### Exercise description
Give back, word for word, only the lines from the opening of the records through the one with "15 302 4422". Pictures stay out.

### Dataset entries
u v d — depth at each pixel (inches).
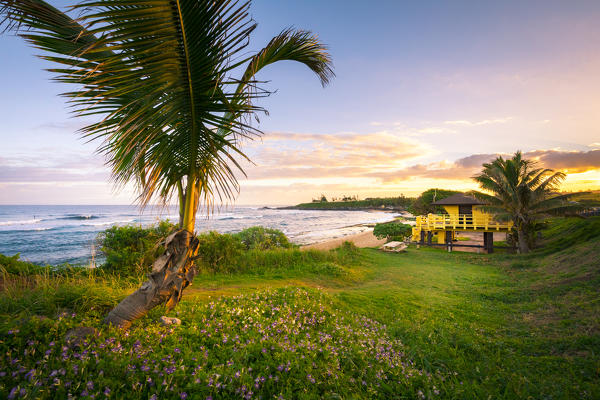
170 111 118.2
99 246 373.1
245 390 118.0
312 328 215.8
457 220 1010.7
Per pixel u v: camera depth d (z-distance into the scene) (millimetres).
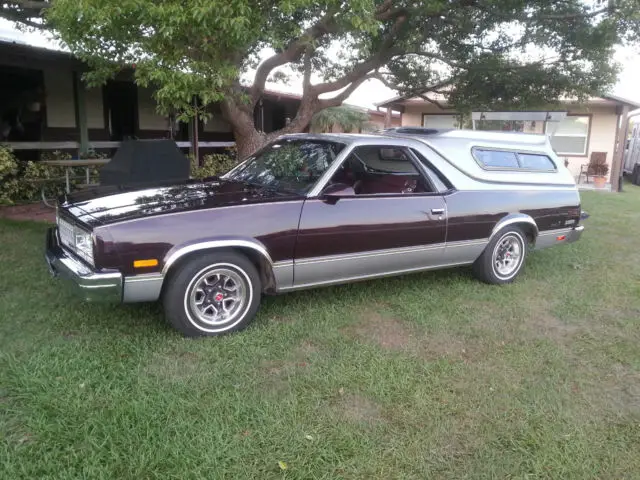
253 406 3035
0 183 9258
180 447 2639
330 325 4281
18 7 7750
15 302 4422
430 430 2904
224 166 13336
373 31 5277
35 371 3273
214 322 3949
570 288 5570
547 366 3744
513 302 5066
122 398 3045
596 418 3107
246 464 2557
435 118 19969
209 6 4277
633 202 13523
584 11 8422
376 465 2602
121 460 2531
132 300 3635
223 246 3828
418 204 4777
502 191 5414
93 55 5746
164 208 3818
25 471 2410
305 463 2584
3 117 10961
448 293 5223
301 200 4191
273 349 3803
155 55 4855
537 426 3000
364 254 4512
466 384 3428
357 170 5199
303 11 6121
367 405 3133
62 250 4066
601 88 9828
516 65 9820
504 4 8086
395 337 4145
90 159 10852
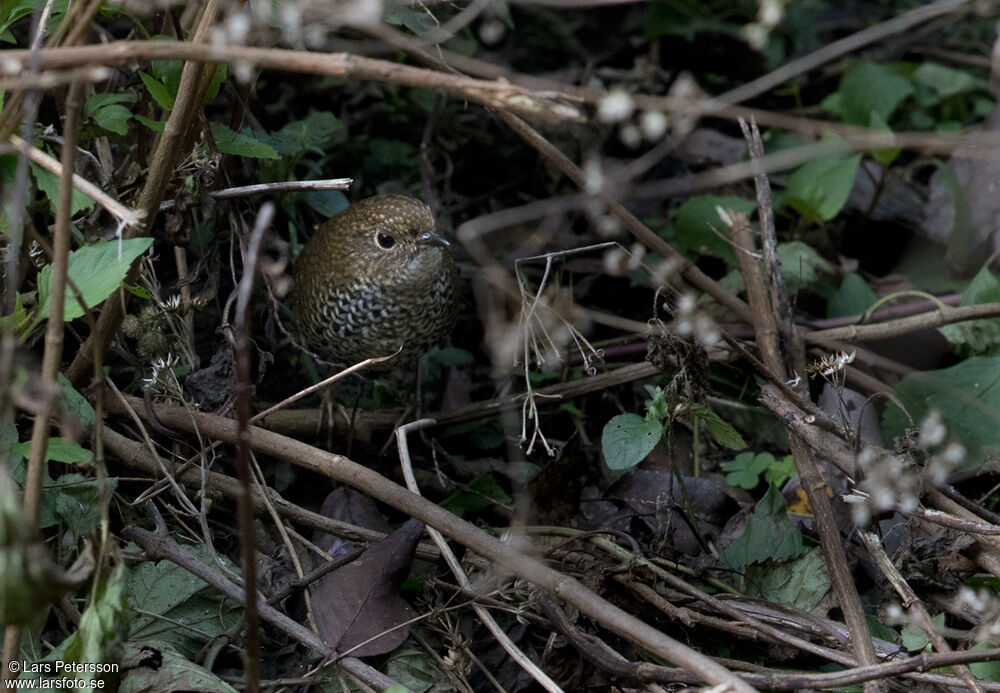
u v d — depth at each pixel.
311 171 10.55
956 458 6.30
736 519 7.96
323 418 8.55
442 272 8.55
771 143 12.17
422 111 11.98
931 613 6.56
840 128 11.10
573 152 12.23
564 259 10.72
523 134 8.32
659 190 10.20
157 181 6.17
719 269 11.07
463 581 6.71
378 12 6.08
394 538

### Answer space
u v d — depth at each pixel (inches).
170 111 118.2
99 246 373.1
245 390 118.0
312 328 215.8
457 220 1010.7
Per pixel u v: camera depth d (z-distance into the scene) (millimetres).
253 406 3035
0 183 9258
180 447 2639
330 325 4281
18 7 7750
15 302 4422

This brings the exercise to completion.